══ SUPPLIED ENTRIES ══

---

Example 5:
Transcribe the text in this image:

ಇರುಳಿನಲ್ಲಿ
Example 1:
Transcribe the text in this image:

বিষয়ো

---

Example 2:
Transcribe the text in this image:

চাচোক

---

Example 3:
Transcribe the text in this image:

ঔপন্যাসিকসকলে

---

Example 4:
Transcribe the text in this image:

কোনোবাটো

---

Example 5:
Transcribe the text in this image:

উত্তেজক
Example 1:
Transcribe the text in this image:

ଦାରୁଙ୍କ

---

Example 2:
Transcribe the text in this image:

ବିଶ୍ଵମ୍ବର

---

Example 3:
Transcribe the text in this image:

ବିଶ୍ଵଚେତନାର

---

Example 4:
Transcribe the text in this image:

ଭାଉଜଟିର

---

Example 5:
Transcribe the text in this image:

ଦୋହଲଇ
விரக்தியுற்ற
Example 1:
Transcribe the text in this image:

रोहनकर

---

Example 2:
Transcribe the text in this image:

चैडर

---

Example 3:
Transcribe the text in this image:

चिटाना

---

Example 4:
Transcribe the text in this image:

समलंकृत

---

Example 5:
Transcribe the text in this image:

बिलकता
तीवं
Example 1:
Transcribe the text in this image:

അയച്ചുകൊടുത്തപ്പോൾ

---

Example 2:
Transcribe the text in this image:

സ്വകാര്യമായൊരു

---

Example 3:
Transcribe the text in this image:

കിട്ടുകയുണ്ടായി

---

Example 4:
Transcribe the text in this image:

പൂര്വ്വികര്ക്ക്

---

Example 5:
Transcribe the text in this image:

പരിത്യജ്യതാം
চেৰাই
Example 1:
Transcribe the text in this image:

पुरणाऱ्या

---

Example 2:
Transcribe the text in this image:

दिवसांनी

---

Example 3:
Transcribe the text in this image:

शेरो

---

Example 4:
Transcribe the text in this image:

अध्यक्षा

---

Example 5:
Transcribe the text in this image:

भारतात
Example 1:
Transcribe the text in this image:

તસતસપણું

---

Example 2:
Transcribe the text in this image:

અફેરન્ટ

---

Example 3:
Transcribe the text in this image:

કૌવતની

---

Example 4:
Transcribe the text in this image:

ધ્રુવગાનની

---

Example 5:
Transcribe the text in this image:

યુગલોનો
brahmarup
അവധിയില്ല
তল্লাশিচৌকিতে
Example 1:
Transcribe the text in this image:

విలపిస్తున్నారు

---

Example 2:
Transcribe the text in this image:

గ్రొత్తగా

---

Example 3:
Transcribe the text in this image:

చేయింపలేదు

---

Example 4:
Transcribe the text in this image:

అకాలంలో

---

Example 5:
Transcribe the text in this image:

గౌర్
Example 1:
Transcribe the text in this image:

═══

* **INSTRUCTIONS FOR THE TASK**:
Transcribe each of the records above exactly.

* **RESPONSE BOX**:
---

Example 5:
Transcribe the text in this image:

ಇರುಳಿನಲ್ಲಿ
Example 1:
Transcribe the text in this image:

বিষয়ো

---

Example 2:
Transcribe the text in this image:

চাচোক

---

Example 3:
Transcribe the text in this image:

ঔপন্যাসিকসকলে

---

Example 4:
Transcribe the text in this image:

কোনোবাটো

---

Example 5:
Transcribe the text in this image:

উত্তেজক
Example 1:
Transcribe the text in this image:

ଦାରୁଙ୍କ

---

Example 2:
Transcribe the text in this image:

ବିଶ୍ଵମ୍ବର

---

Example 3:
Transcribe the text in this image:

ବିଶ୍ଵଚେତନାର

---

Example 4:
Transcribe the text in this image:

ଭାଉଜଟିର

---

Example 5:
Transcribe the text in this image:

ଦୋହଲଇ
விரக்தியுற்ற
Example 1:
Transcribe the text in this image:

रोहनकर

---

Example 2:
Transcribe the text in this image:

चैडर

---

Example 3:
Transcribe the text in this image:

चिटाना

---

Example 4:
Transcribe the text in this image:

समलंकृत

---

Example 5:
Transcribe the text in this image:

बिलकता
तीवं
Example 1:
Transcribe the text in this image:

അയച്ചുകൊടുത്തപ്പോൾ

---

Example 2:
Transcribe the text in this image:

സ്വകാര്യമായൊരു

---

Example 3:
Transcribe the text in this image:

കിട്ടുകയുണ്ടായി

---

Example 4:
Transcribe the text in this image:

പൂര്വ്വികര്ക്ക്

---

Example 5:
Transcribe the text in this image:

പരിത്യജ്യതാം
চেৰাই
Example 1:
Transcribe the text in this image:

पुरणाऱ्या

---

Example 2:
Transcribe the text in this image:

दिवसांनी

---

Example 3:
Transcribe the text in this image:

शेरो

---

Example 4:
Transcribe the text in this image:

अध्यक्षा

---

Example 5:
Transcribe the text in this image:

भारतात
Example 1:
Transcribe the text in this image:

તસતસપણું

---

Example 2:
Transcribe the text in this image:

અફેરન્ટ

---

Example 3:
Transcribe the text in this image:

કૌવતની

---

Example 4:
Transcribe the text in this image:

ધ્રુવગાનની

---

Example 5:
Transcribe the text in this image:

યુગલોનો
brahmarup
അവധിയില്ല
তল্লাশিচৌকিতে
Example 1:
Transcribe the text in this image:

విలపిస్తున్నారు

---

Example 2:
Transcribe the text in this image:

గ్రొత్తగా

---

Example 3:
Transcribe the text in this image:

చేయింపలేదు

---

Example 4:
Transcribe the text in this image:

అకాలంలో

---

Example 5:
Transcribe the text in this image:

గౌర్
Example 1:
Transcribe the text in this image:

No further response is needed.